USAID-Land Governance Support Activity (LGSA) yesterday began its nationwide awareness campaign on the Act Against Criminal Conveyance of Land in Schiefflin Township, Margibi County, with residents recommending the establishment of community teams to monitor land transactions in the area.

The awareness campaign will also cover Marshal Township, Caldwell and Todee in Montserrado County.

Passed in 2014, the Act was meant to penalize surveyors, landowners and others who engage in multiple sales of land previously conveyed to a buyer by the issuance of a title deed.

The law provides that once a parcel of land has been sold by the owner, the title to it is passed onto the buyer, and the seller immediately loses the land and the right to exercise any lawful authority over such conveyed land.

The Act stipulates that any person found guilty of criminal conveyance of land may be sentenced to more than five years in prison and made to restitute an amount double what the seller would gain from the sale.

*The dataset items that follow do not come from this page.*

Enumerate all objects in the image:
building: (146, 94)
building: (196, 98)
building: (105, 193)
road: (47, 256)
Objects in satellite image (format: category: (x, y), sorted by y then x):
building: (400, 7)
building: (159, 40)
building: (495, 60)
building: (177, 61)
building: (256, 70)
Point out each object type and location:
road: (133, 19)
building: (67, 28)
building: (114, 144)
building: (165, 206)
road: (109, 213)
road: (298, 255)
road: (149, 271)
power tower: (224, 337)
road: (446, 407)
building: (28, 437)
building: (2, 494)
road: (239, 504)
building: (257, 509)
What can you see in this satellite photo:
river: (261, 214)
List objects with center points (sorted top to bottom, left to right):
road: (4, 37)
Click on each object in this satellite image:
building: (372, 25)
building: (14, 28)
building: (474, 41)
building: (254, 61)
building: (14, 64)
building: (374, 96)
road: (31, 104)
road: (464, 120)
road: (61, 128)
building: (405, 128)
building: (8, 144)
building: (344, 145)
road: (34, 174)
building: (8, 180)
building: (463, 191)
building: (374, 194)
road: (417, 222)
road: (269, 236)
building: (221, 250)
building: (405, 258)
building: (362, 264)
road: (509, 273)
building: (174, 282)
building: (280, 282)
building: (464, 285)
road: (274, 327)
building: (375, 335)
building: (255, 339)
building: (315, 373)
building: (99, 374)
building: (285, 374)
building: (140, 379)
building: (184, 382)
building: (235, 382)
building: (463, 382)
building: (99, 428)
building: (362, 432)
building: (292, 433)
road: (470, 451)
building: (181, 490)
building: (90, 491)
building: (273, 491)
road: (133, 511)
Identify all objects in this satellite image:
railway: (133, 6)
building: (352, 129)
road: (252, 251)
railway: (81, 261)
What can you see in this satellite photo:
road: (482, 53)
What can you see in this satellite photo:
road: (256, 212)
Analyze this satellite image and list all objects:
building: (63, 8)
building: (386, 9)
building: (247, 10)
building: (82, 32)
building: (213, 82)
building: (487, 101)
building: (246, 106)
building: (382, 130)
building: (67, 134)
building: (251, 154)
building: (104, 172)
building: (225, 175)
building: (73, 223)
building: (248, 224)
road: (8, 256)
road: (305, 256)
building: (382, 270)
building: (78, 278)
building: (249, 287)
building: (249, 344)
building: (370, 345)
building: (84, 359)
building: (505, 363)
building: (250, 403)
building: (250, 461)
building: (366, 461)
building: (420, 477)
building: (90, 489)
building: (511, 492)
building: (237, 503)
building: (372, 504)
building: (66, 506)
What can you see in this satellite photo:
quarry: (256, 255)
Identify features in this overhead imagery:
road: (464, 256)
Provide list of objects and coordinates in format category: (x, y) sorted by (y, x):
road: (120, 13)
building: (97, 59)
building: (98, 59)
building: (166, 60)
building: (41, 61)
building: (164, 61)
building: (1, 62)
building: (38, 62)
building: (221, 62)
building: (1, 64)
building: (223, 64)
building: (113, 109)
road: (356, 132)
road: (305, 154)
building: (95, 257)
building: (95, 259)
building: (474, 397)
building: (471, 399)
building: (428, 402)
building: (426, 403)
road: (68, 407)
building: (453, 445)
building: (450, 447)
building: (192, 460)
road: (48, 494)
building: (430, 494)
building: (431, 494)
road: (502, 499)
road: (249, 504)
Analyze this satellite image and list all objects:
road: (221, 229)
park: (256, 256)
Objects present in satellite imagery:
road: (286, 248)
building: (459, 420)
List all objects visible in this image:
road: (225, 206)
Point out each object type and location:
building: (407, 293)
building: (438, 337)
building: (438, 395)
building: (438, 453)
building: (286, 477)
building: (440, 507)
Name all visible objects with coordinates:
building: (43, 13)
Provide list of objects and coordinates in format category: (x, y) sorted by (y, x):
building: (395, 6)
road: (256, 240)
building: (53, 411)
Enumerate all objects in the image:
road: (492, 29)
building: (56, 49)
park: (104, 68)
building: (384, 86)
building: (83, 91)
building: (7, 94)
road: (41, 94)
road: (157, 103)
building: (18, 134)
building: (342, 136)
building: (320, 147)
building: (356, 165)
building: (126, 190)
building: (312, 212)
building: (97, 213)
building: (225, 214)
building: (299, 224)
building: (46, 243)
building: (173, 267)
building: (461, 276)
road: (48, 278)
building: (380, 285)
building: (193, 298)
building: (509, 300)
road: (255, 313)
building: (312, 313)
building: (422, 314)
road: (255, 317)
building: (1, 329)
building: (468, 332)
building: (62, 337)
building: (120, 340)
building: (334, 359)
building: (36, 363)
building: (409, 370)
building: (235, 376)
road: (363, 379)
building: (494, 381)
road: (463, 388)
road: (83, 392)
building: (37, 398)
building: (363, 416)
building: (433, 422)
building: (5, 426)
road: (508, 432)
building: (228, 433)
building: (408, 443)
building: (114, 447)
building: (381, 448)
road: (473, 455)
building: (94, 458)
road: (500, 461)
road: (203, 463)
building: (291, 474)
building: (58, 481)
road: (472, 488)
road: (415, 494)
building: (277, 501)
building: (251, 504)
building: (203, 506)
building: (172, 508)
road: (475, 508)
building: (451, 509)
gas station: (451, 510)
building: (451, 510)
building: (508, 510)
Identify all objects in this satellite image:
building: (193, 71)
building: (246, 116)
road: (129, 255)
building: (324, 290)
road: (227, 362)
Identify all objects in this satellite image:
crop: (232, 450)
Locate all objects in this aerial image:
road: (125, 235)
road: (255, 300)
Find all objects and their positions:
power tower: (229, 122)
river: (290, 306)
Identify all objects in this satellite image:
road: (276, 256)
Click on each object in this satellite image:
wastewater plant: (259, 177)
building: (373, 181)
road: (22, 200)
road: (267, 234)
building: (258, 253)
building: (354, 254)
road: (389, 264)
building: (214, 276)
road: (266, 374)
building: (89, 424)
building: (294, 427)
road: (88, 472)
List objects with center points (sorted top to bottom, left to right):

Addressing the campaign program, Township Commissioner Joseph Gibson noted that Schiefflin is becoming a breeding ground for illegal land sale which he believes needs serious government intervention.

Gibson said the practice seems to be on the increase, despite his office’s efforts to curtail it, and blamed family ties for the growing trend.

“We have tried our best to arrest those involved in the practice and sent them for prosecution, but family members would intervene and take the matter back home for settlement,” Gibson noted.

Madam Josephine Benson, registrar of the Center for National Documents, Records and Achieves (CNDRA), in her intervention, said they have named Margibi County as one of the major illegal land transaction areas.

“We are very careful in registering land documents from the area because most transactions emanating from the county are illegal,” Benson told her audience of mostly landowners.

Atty. Adams Manobah, Commissioner for Policy and Planning at the Liberia Land Authority (LLA), blamed the increasing wave of multiple sales of land on government’s failure to prosecute surveyors.

“Surveyors involved in the criminal conveyance of land should have their licenses revoked if caught, but that is not happening. Government is not doing so,” the LLA Commissioner for Policy and Planning pointed out.

“Implementation of the act against criminal conveyance of land is not effective because the government is not doing more to prosecute surveyors caught in the practice.”